Procope Medicals

Procope Medicals

Living with an artificial heart : the patient’s point of view

In recent years, technological advances in cardiology have opened up new treatment prospects for patients with serious heart problems. Nevertheless, these medical innovations do not solve all the challenges and complications that patients face on a daily basis.

Today, Procope Medicals is giving a voice to those patients who currently live or have lived with these medical devices (ventricular assistants, total artificial hearts, pacemakers, etc.). Relaying their stories enables us to shed light on the difficulties they encounter, their day-to-day feelings, so that we can work towards a substantial improvement in these patients’ quality of life.

Life before implantation

What was your health situation before receiving this circulatory assistance pump?

“At 78, I lead a very active and sporty life, including regular cycling with my friends. My life took an unexpected turn in 2017 when I suffered a heart attack. This took me to the emergency room, and the doctors diagnosed me with cardiac necrosis. I was told I was too old for a heart transplant, but that there might be a mechanical solution. So I was implanted with a HeartMate II®, a mechanical pump, and I’m gradually trying to get my life back to normal.”

Guy, 78, Puy-de-Dôme

cœur artificiel esperance de vie
cœur artificiel esperance de vie

Impact on quality of life

How has living today with an artificial heart affected your daily life?

“I was implanted with a total artificial heart, the CardioWest® from Syncardia. As I suffer from Marfan syndrome, my heart didn’t start beating again after the operation, which forced me to live with this total artificial heart. It has certainly enabled me to (over)live while waiting for a heart transplant, but I face many difficulties : two tubes run through my skin, which means a constant risk of infection. Then, living through the machine was a shock for me, creating a strange sensation inside my body. I used to be a great sportsman, and I continue to persevere despite the obstacles.”

Joffroy Roussel, 27

Outlook & life expectancy

How does this new way of life influence your vision of the future, both personally and in terms of technology and innovation?

“I’ve been living with a circulatory assistance pump called VentrAssist® for 9 years. It enables me to live an almost normal life, although I have to avoid certain physical activities and carry a backpack containing the pump’s batteries. This remains an opportunity to make up for heart transplants. And I believe that technological progress will enable us to move towards greater comfort for us patients.”

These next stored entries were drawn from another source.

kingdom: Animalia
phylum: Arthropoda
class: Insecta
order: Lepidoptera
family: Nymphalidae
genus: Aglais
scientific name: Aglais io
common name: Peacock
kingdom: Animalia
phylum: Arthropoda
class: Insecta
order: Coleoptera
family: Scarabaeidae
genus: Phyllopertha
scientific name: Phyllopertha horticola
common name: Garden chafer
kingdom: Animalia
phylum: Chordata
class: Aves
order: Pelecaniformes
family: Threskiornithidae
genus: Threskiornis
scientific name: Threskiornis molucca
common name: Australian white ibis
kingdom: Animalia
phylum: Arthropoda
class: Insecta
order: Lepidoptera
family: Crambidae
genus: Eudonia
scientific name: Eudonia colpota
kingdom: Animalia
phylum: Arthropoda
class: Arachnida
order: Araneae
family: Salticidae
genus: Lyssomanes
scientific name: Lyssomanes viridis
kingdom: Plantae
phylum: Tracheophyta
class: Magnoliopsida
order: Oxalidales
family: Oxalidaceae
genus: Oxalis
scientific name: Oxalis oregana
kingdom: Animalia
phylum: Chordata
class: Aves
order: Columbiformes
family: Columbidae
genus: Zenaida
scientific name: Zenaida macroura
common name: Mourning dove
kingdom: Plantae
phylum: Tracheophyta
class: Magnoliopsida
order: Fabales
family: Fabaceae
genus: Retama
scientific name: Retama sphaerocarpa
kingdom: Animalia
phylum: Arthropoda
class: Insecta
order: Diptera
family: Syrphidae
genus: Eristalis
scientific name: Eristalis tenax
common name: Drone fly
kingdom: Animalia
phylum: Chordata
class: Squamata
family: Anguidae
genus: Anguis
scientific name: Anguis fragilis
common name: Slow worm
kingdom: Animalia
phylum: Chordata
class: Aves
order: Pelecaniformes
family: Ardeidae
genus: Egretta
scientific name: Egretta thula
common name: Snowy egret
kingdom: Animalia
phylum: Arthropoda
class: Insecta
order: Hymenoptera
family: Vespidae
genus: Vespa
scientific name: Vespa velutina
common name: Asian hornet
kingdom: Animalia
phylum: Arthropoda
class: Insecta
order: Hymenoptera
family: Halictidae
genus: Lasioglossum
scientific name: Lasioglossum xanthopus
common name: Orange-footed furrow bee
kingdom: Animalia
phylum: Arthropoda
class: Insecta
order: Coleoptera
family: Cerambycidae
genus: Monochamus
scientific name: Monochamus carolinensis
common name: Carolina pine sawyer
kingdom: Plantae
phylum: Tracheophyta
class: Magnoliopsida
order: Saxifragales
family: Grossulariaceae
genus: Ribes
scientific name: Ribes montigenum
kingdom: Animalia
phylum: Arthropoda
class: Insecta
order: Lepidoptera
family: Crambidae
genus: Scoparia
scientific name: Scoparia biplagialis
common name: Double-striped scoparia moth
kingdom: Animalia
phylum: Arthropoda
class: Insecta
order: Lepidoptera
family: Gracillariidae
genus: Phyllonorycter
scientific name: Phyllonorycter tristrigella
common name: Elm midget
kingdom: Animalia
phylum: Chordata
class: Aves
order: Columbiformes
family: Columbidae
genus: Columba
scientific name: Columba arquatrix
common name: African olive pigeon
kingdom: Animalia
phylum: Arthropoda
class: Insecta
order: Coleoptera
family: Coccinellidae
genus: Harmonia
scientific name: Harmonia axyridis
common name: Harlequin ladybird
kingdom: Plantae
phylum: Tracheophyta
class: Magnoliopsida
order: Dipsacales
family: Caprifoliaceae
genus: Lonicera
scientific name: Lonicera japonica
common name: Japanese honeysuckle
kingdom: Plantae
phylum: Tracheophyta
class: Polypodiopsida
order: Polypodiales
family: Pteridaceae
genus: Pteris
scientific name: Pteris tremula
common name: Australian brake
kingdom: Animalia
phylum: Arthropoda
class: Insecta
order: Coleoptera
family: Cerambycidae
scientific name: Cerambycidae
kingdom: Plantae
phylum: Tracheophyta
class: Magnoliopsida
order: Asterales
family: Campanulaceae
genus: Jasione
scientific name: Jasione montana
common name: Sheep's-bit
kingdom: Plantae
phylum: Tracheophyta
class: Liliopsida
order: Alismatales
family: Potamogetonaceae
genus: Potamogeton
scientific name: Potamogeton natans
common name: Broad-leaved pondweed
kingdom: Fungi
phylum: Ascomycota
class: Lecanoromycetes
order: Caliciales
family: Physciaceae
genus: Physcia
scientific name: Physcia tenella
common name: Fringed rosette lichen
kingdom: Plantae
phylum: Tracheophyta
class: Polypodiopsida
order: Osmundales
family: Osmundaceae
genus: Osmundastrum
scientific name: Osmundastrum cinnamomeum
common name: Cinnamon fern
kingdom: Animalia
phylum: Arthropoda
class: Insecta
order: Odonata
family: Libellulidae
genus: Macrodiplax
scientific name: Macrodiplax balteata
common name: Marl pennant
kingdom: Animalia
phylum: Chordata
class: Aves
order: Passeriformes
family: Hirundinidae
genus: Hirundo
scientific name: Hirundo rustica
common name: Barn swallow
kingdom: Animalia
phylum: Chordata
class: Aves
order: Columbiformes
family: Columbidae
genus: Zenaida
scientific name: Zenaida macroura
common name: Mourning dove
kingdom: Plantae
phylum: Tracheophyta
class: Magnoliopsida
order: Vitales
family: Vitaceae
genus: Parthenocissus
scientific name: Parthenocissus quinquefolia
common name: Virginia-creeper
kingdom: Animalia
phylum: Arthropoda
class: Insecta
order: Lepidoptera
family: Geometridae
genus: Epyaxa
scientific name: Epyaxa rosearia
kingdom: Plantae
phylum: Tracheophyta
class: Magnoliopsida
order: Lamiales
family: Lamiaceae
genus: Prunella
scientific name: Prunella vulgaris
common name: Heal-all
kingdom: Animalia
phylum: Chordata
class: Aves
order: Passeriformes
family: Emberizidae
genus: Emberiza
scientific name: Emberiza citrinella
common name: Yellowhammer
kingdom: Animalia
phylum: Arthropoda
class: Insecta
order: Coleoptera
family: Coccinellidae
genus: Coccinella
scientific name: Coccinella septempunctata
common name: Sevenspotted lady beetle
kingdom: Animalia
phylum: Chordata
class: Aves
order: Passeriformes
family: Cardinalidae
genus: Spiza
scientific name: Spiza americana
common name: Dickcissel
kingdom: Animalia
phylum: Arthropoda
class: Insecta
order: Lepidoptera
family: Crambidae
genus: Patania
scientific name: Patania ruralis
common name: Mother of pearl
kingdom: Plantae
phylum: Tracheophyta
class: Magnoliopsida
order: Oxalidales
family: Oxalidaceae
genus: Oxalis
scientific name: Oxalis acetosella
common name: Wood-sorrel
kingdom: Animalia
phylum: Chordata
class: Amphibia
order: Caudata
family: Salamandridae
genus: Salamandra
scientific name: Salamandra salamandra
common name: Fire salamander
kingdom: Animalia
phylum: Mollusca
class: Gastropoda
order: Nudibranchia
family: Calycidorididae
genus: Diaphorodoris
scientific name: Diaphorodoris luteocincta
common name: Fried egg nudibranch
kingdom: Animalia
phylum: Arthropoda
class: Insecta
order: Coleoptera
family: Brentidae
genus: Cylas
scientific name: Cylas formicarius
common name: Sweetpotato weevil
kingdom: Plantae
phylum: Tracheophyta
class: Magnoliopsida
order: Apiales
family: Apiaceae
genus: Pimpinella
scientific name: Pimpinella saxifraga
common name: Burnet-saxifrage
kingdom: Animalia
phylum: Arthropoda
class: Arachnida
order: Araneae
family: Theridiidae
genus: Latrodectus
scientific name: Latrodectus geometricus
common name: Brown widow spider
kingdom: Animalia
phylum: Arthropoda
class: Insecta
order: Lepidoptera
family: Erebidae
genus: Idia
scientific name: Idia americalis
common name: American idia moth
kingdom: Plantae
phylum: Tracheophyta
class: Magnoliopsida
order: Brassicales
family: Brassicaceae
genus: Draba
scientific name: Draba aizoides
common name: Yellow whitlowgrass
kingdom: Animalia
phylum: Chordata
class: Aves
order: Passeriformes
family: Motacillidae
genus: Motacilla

Yves-Noël Boulo, Saint-Nazaire

“In 2016, I was implanted with HeartMate®, a ventricular assistance device. This procedure forced me to relearn how to eat, walk and so on. Even though there were a lot of post-operative complications, I remain optimistic because it’s a chance to be able to live after my heart failure thanks to this type of device.”

Jean-Dominique Grau, 77, Geneva

cœur artificiel esperance de vie

These interesting and poignant testimonials reveal the daily challenges faced by artificial heart patients. Despite the technological advances of recent years, current medical devices still present significant complications and constraints for patients.

Procope Medicals is currently developing a fully implantable heart prosthesis in collaboration with doctors and scientists. This hemocompatible cardiac prosthesis will be compatible with all morphologies (women & men), and its system of energy transfer through the skin will eliminate the need for wires and cannulas. Our mission is to guarantee the best possible living conditions for patients living with an artificial heart.